Yes. As best I can. I won’t teach a practice, belief, or message if it hasn’t touched me deeply in my own practice. I am human, and I get into as much trouble as the next person, but seeing that spark of divinity in everything is where my teaching stems from. I teach from that space, and do my best to live in that space.
What can we expect in one of your classes?
I like my classes to be fun. That sounds super cheesy, I know. I find that in a vinyasa class there is a seriousness that is counter productive. A drive to look good and do the poses well overtakes the desire for joy in some. So I try to bring joy and lightness to my teaching. Sometimes a bit of laughter softens the armor just enough for the deeper message of the practice to soak through.
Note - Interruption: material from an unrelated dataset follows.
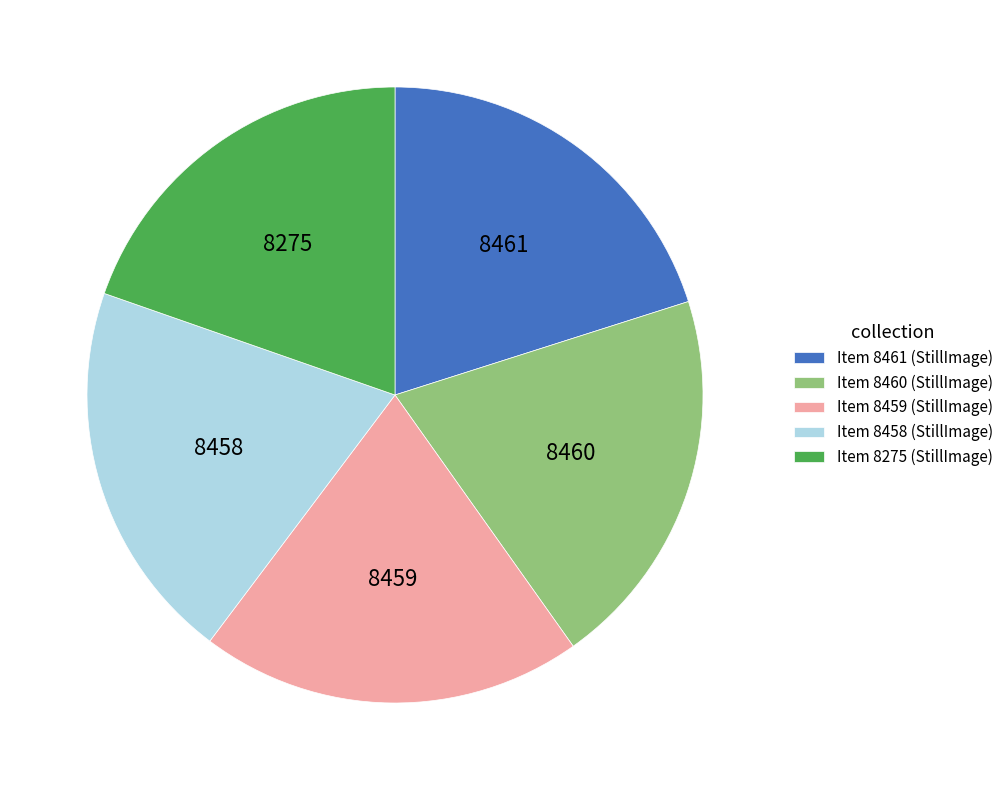

Does Item 8459 account for over 50% of the chart?

No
Least favourite pose and why? My least favorite pose has always been urdva prasarita eka padasana. Standing Splits. I have always felt stuck and rigid in this pose. I struggle to find the grace and the softness of it. For me, taking my standing split into a handstand is an escape hatch that lets me sneak away from that voice in my heads that tells me how inflexible I am and how little this pose has changed throughout the years. My practice now is staying in the pose and bringing myself closer to a state of acceptance and love for where I am.
What is your guilty pleasure? Although I am a musician and a yoga teacher, I am an extreme introvert. I am completely awkward and uncomfortable in most social settings. Over the years I have figured out how to somewhat disguise my discomfort, but there is still a little part of me that is dying inside. My guilty pleasure is falling asleep on my couch with an awful mindless movie playing. Probably after eating takeaway Thai food.
So, Farting, it happens! What’s the best way to handle an in class fart?
There are so many potentially embarrassing things that happen in then yoga studio: farts, see through tights, tone deaf Oms, tumbles, stumbles, nip slips and ball bearing. As a teacher my job is to make the studio a safe space. We are allowing ourselves to be completely open and vulnerable. When those events occur, I do my best to move seamlessly on with the class without skipping a beat. I don’t want to draw more attention to someone who is already probably embarrassed enough.
What’s next for Adam Whiting?
Well, I’ve only been in Sydney for 3 months, so I don’t feel like I’ve settled in here enough to plan the next big adventure. I just want to continue to share yoga with whoever wants to hang out and practice. I am beyond lucky to be able to travel and teach, and I hope this ride continues for a long long time.